In 2011, his wife of 19 years, Rosalinda, gave birth to Chicago's official first baby of the New Year , born at 12:00:01 a.m. at Loyola University Medical Center. The couple named their daughter Alejandra, after her father. The family, with Alejandra now almost eight months old, celebrated at Loyola Level 1 Trauma Center's Big Save Barbecue at Loyola University Medical Center on Saturday, August 20.

More than 1,000 Loyola Trauma patients and their families were invited to reunite with Loyola medical staff and share their survival stories. Tales of recovery from gunshot wounds, motorcycle crashes, falls from rooftops and more were recounted by patients ages 17 to 80.

Virginia Schafer, 72, formerly of Hinsdale, plummeted into a retaining wall when the car she was driving was rear-ended. "My car was built in 1994 and had no air bags so I was crushed," she explained to the audience at Loyola's Big Save Barbecue reunion. "The paramedics later told me they didn't think I was going to make it - my face had to be completely reconstructed."

Melanie Mitchell drove to Loyola from Indiana to celebrate her recovery at Loyola's Big Save Barbecue. "I was just walking along when I was struck by a dirt bike," she said. "I had three skull fractures and brain trauma, plus broken legs and much more." She was flown from Portage, Indiana to Loyola in Maywood, Illinois, outside Chicago.

The hundreds who came shared more than hot dogs, hamburgers and cake. "My brother is not only alive today but walking and back at work because Loyola is a Level 1 Trauma Center," said Sharon Gautschy. Trent Gautschy was pinned under a truck for more than five hours in rural Illinois and airlifted to Loyola for care.

The annual Loyola Big Save Barbecue is led by Dr.
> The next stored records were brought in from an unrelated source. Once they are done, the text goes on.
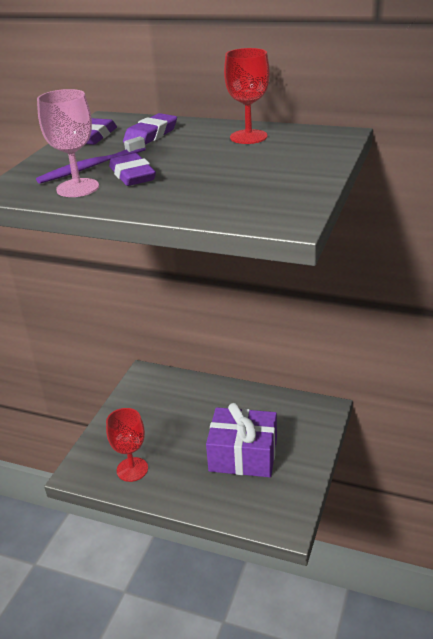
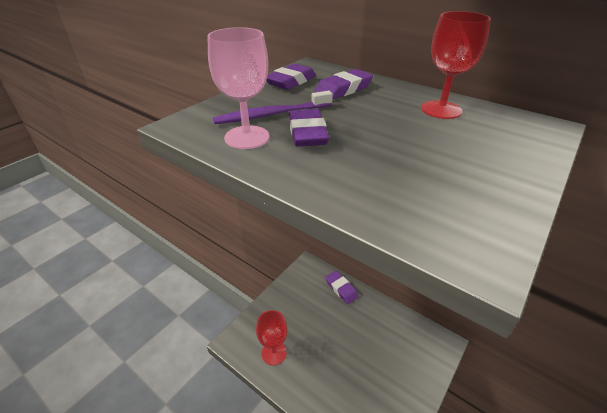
camera: 15 degrees right, 5 degrees up
purple gift [206,403,277,477] -> none
none -> purple eraser [325,271,359,304]

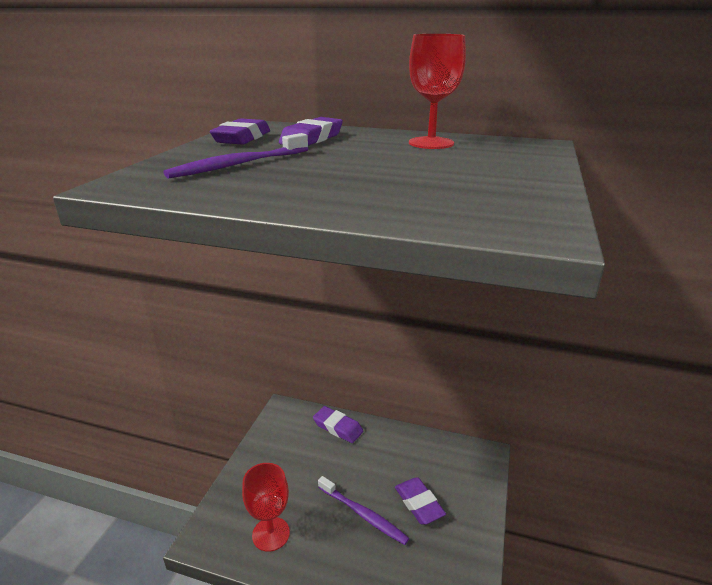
camera: 20 degrees left, 10 degrees down
pink goblet [207,27,269,149] -> none
purple eraser [289,109,329,146] -> purple eraser moved to [395,477,446,525]
none -> purple toothbrush [318,476,409,545]

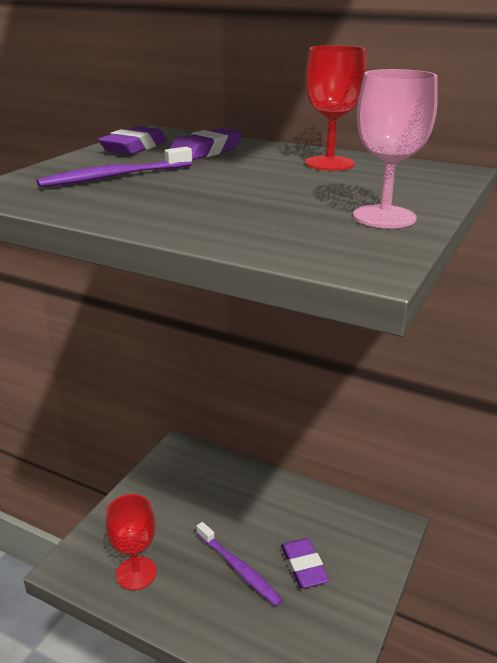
camera: 10 degrees right, 0 degrees up
purple eraser [313,406,363,443] -> none
none -> pink goblet [353,69,438,228]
Thomas Esposito, chief of the Division of Trauma, Surgical Critical Care and Burns in the Department of Surgery at Loyola University Medical Center.

Loyola is the only Level 1 Trauma center certified by the American College of Surgeons in Illinois.

A Level 1 trauma center is equipped to provide comprehensive emergency medical services to patients suffering traumatic injuries -- car and motorcycle crashes, stabbings, athletic injuries, falls -- using multidisciplinary treatment and specialized resources, Esposito said.